Page images and extracted text
* * * * * * * * *
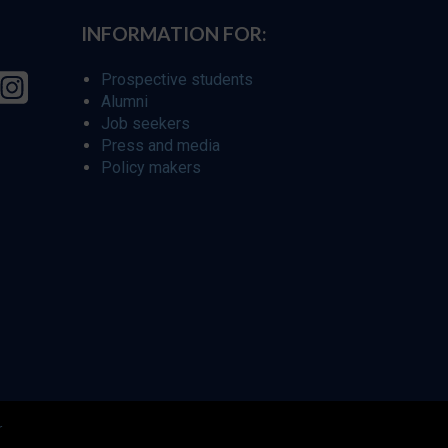
INFORMATION FOR:
Prospective students
Alumni
Job seekers
Press and media
Policy makers
r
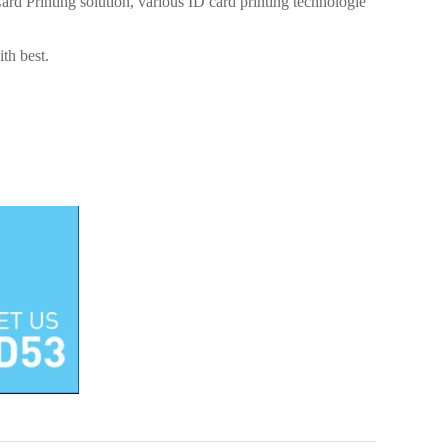
 Printing solution, various ID card printing technologie
th best.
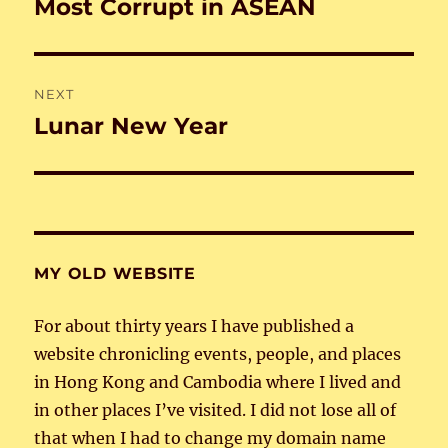
Most Corrupt in ASEAN
Previous
post:
NEXT
Lunar New Year
Next
post:
MY OLD WEBSITE
For about thirty years I have published a
website chronicling events, people, and places
in Hong Kong and Cambodia where I lived and
in other places I’ve visited. I did not lose all of
that when I had to change my domain name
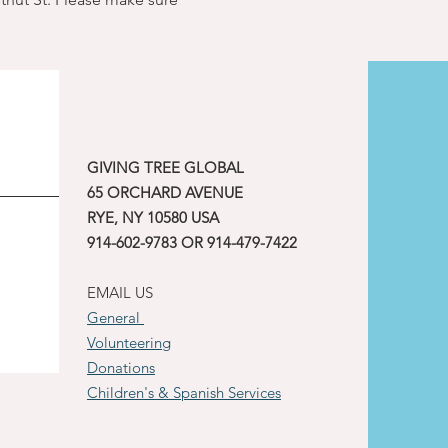
GIVING TREE GLOBAL
65 ORCHARD AVENUE
RYE, NY 10580 USA
914-602-9783 OR 914-479-7422
EMAIL US
General
Volunteering
Donations
Children's & Spanish Services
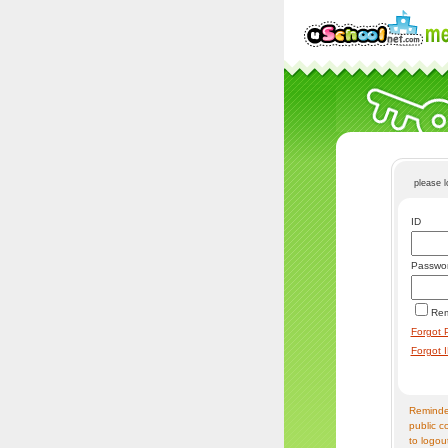
please 
ID
Passwo
Re
Forgot 
Forgot 
Reminder
public c
to logou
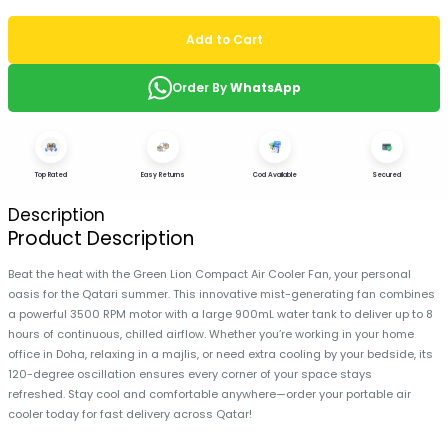
Add to Cart
Order By
WhatsApp
Top Rated
Easy Returns
Cod Available
Secured
Description
Product Description
Beat the heat with the Green Lion Compact Air Cooler Fan, your personal
oasis for the Qatari summer. This innovative mist-generating fan combines
a powerful 3500 RPM motor with a large 900mL water tank to deliver up to 8
hours of continuous, chilled airflow. Whether you’re working in your home
office in Doha, relaxing in a majlis, or need extra cooling by your bedside, its
120-degree oscillation ensures every corner of your space stays
refreshed. Stay cool and comfortable anywhere—order your portable air
cooler today for fast delivery across Qatar!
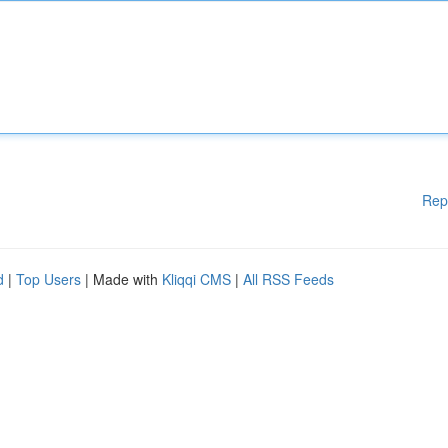
Rep
d
|
Top Users
| Made with
Kliqqi CMS
|
All RSS Feeds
* * * * * * * * *
TRY IT: Each line of the data that has the string "with" should be returned.

PROBLEM SOLUTION:
Beat the heat with the Green Lion Compact Air Cooler Fan, your personal
a powerful 3500 RPM motor with a large 900mL water tank to deliver up to 8
| Made with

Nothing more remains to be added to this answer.